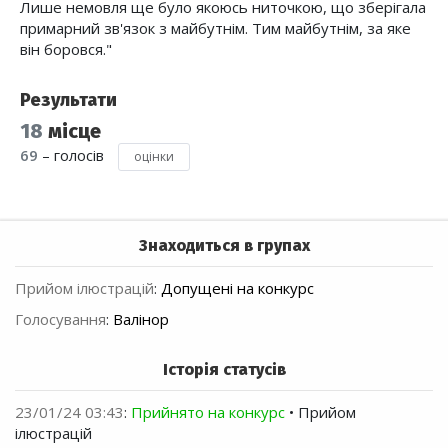
Лише немовля ще було якоюсь ниточкою, що зберігала
примарний зв'язок з майбутнім. Тим майбутнім, за яке
він боровся."
Результати
18
місце
69
– голосів
оцінки
Знаходиться в групах
Прийом ілюстрацій
:
Допущені на конкурс
Голосування
:
Валінор
Історія статусів
23/01/24 03:43
:
Прийнято на конкурс
• Прийом
ілюстрацій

* * *

▶ [What is expected]: In the answer, all of the material should appear exactly as given, with no picture carried over.

▶ [Exercise answer]:
Лише немовля ще було якоюсь ниточкою, що зберігала
примарний зв'язок з майбутнім. Тим майбутнім, за яке
він боровся."
Результати
18
місце
69
– голосів
оцінки
Знаходиться в групах
Прийом ілюстрацій
:
Допущені на конкурс
Голосування
:
Валінор
Історія статусів
23/01/24 03:43
:
Прийнято на конкурс
• Прийом
ілюстрацій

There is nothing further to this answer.